For the goal, the government launched a "battery alliance" with major firms to boost cooperation on securing key minerals in preparations for supply disruptions amid heightened global uncertainties, according to the Ministry of Trade, Industry and Energy.

The plan was announced during a meeting among Industry Minister Lee Chang-yang and senior officials of major related firms, including Hyundai Motor Co., Samsung SDI Co., SK On Co., LG Energy Solution Ltd. and POSCO Chemical Co.

During the first six months of this year, South Korea accounted for 25.8 percent of the global secondary battery market after China with 56.4 percent of the market share. Japan came third with a 9.6 percent market share, according to government data.

This file photo shows an exhibition on batteries held in Seoul on March 17, 2022. (Yonhap)

This file photo shows an exhibition on batteries held in Seoul on March 17, 2022. (Yonhap)

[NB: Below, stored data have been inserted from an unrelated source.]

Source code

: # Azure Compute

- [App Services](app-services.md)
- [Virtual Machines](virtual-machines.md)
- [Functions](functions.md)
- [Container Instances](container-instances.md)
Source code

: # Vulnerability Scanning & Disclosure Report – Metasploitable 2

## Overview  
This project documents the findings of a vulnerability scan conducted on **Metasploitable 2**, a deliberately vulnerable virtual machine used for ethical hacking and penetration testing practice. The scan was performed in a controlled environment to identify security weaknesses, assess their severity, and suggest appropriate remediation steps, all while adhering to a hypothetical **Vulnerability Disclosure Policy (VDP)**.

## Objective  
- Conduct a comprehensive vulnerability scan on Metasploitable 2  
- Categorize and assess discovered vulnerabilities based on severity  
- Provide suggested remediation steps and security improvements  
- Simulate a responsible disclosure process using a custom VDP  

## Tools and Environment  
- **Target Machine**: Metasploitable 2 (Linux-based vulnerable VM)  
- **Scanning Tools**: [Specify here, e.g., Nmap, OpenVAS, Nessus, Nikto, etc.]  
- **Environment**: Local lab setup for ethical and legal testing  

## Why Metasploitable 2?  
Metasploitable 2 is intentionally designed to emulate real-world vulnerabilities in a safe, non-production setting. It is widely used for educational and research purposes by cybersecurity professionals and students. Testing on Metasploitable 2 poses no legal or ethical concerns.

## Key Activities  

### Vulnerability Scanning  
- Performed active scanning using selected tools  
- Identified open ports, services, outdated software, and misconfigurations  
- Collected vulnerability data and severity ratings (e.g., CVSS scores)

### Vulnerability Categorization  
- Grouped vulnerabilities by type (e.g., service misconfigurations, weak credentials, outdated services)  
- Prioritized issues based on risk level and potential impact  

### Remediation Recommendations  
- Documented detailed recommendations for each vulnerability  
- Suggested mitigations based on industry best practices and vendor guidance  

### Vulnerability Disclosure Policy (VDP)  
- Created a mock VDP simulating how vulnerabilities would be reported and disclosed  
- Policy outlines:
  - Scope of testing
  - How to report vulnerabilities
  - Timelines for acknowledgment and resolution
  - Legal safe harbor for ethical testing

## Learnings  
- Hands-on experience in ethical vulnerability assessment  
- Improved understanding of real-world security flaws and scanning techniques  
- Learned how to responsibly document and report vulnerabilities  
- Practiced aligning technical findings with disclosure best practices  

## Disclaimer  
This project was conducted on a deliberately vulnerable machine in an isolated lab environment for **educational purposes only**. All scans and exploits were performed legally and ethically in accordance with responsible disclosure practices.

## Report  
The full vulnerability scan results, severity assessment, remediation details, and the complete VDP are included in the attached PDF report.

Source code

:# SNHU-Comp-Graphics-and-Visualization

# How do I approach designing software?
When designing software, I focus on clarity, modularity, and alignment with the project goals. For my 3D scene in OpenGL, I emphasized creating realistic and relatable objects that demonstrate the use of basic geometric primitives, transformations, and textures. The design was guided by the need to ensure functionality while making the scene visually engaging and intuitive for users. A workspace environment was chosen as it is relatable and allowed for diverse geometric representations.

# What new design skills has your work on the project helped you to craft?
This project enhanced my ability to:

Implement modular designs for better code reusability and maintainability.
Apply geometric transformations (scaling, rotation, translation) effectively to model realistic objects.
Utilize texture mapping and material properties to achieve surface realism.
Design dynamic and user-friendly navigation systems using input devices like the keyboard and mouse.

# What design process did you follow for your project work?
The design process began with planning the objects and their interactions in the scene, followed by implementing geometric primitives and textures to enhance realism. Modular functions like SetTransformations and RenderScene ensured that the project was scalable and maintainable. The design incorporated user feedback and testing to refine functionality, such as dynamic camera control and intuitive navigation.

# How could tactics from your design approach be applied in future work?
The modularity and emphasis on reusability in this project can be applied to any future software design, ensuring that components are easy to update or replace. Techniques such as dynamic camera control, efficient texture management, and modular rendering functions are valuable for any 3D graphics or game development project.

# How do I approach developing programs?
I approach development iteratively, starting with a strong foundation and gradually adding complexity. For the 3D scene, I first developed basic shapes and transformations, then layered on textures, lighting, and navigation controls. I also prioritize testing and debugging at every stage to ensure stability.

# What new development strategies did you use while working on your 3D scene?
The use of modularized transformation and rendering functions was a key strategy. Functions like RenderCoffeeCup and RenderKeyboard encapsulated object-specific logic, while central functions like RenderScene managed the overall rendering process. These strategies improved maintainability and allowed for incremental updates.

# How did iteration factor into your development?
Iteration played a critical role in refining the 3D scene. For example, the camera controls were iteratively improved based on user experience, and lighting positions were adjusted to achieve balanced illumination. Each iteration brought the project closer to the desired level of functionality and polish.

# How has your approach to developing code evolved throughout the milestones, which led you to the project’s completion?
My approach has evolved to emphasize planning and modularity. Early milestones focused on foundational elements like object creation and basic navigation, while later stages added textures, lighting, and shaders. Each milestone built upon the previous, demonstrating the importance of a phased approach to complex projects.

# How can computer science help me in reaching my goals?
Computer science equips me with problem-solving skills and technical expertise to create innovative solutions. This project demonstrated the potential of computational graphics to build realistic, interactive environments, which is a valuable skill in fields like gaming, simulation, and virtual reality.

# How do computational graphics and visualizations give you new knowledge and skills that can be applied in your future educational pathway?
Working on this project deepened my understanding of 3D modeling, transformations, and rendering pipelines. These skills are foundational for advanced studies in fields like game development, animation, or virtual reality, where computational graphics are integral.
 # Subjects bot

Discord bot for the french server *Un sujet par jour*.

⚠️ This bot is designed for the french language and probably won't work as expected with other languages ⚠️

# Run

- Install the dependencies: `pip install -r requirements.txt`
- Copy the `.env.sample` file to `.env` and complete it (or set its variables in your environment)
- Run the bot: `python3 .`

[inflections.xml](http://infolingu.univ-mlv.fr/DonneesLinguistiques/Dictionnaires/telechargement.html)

Under the plan, the South Korean companies will invest 19.5 billion won by 2030 for research and development projects to secure key industries and diversify their portfolio. An additional 30.5 trillion won will also be spent for facility investment at home, according to the ministry.

The investment is expected to boost the domestic production capacity for batteries to 1.5 times the amount by 2025 and more than double the capacity for battery materials.

The government will earmark 1 trillion won for R&D projects for advanced technologies by 2030, and extend loans and tax benefits to support business activities.

It will also extend financing worth 3 trillion won over the next five years for efforts to secure stable supply chains of minerals and related projects, the ministry said.

South Korea also seeks to devise an integrated system to better manage used batteries and to nurture the battery recycling sector.

The government will nurture around 16,000 skilled workers in the sector by establishing a "battery academy" and extending college education programs, it added.

"Uncertainty has grown in the industry as major nations are reshaping global supply chains by focusing on their own nations. But this crisis could serve as a chance for growth," Minister Lee said, calling for joint strategic responses between public and private sectors to market changes.